[[ Dataset open ]]

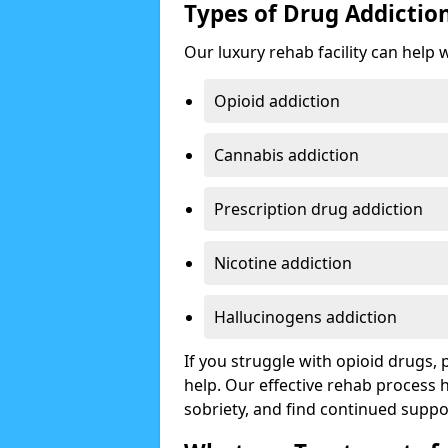
Types of Drug Addictio
Our luxury rehab facility can help 
Opioid addiction
Cannabis addiction
Prescription drug addiction
Nicotine addiction
Hallucinogens addiction
If you struggle with opioid drugs,
help. Our effective rehab process
sobriety, and find continued suppo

[[ Dataset closed ]]

Scan the data for lines containing "help" and copy all of them.

Our luxury rehab facility can help 
help. Our effective rehab process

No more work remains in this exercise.